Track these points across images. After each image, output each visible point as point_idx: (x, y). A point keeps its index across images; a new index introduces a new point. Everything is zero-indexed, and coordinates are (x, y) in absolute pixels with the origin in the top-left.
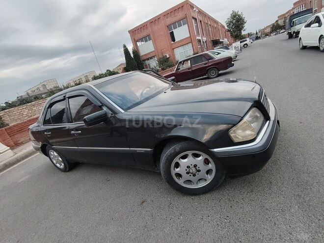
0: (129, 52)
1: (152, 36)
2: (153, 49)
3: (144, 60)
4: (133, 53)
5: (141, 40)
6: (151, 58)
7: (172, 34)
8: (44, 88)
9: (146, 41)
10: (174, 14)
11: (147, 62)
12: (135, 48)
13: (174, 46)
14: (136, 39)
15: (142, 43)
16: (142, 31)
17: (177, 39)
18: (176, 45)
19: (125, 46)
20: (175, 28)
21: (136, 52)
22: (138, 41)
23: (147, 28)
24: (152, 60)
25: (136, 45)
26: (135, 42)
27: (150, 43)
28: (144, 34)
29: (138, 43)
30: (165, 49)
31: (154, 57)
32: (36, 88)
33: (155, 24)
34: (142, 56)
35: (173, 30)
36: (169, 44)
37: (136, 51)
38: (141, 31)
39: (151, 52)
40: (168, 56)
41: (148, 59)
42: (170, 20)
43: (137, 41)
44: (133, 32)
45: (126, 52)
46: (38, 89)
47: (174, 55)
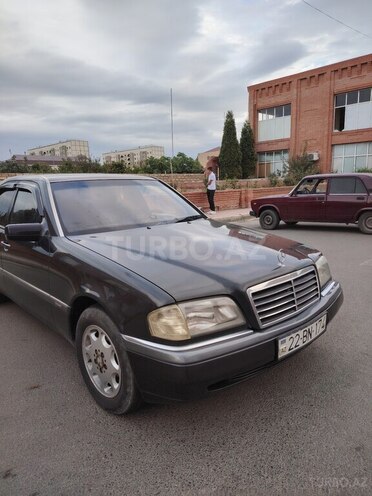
0: (234, 128)
1: (293, 108)
2: (287, 135)
3: (262, 153)
4: (244, 132)
5: (269, 110)
6: (278, 152)
7: (341, 114)
8: (62, 153)
9: (279, 114)
10: (360, 72)
11: (266, 158)
12: (252, 124)
13: (336, 139)
14: (260, 105)
15: (271, 117)
16: (278, 92)
17: (349, 126)
18: (342, 139)
19: (230, 116)
20: (352, 101)
21: (249, 133)
22: (262, 110)
23: (289, 89)
24: (278, 157)
25: (255, 118)
26: (255, 111)
27: (286, 121)
28: (280, 98)
29: (260, 115)
30: (315, 142)
31: (286, 151)
32: (49, 149)
33: (309, 83)
34: (261, 143)
35: (346, 106)
36: (326, 133)
37: (250, 131)
38: (274, 92)
39: (282, 140)
40: (316, 158)
41: (270, 153)
42: (345, 83)
43: (259, 111)
44: (256, 91)
45: (230, 127)
46: (52, 151)
47: (330, 159)
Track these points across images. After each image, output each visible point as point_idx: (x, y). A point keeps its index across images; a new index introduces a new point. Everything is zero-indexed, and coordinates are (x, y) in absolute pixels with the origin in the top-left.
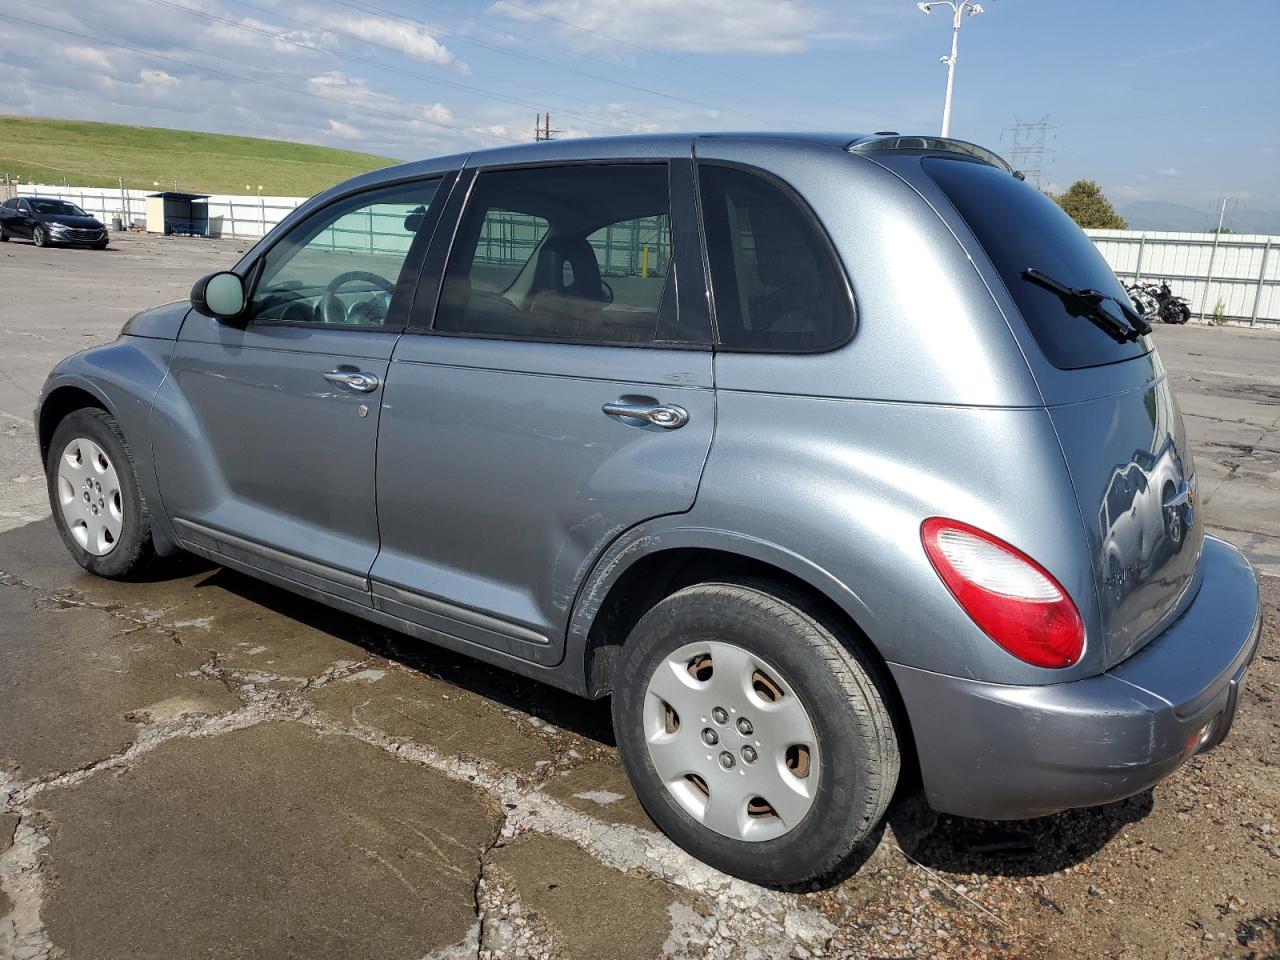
..............................
__Task prompt__
Beginning with the line where "24: (152, 60)" appears, restate word for word every line down to the last one in the data, but keep the pictures out.

__Expected output__
24: (152, 60)
25: (136, 45)
26: (135, 42)
27: (150, 43)
28: (144, 34)
29: (138, 43)
30: (165, 49)
31: (154, 57)
32: (36, 88)
33: (155, 24)
34: (142, 56)
35: (173, 30)
36: (169, 44)
37: (136, 51)
38: (141, 31)
39: (151, 52)
40: (168, 56)
41: (148, 59)
42: (170, 20)
43: (137, 41)
44: (133, 32)
45: (126, 52)
46: (38, 89)
47: (174, 55)
0: (234, 128)
1: (293, 108)
2: (287, 135)
3: (262, 153)
4: (244, 132)
5: (269, 110)
6: (278, 152)
7: (341, 114)
8: (62, 153)
9: (279, 114)
10: (360, 72)
11: (266, 158)
12: (252, 124)
13: (336, 139)
14: (260, 105)
15: (271, 117)
16: (278, 92)
17: (349, 126)
18: (342, 139)
19: (230, 116)
20: (352, 101)
21: (249, 133)
22: (262, 110)
23: (289, 89)
24: (278, 157)
25: (255, 118)
26: (255, 111)
27: (286, 121)
28: (280, 98)
29: (260, 115)
30: (315, 142)
31: (286, 151)
32: (49, 149)
33: (309, 83)
34: (261, 143)
35: (346, 106)
36: (326, 133)
37: (250, 131)
38: (274, 92)
39: (282, 140)
40: (316, 158)
41: (270, 153)
42: (345, 83)
43: (259, 111)
44: (256, 91)
45: (230, 127)
46: (52, 151)
47: (330, 159)
Track these points across images. After each image, output each visible point as point_idx: (x, y). A point keeps its index across images; a new index introduces a new point. Everything is zero-indexed, and coordinates are (x, y) in absolute pixels with the origin in the top-left.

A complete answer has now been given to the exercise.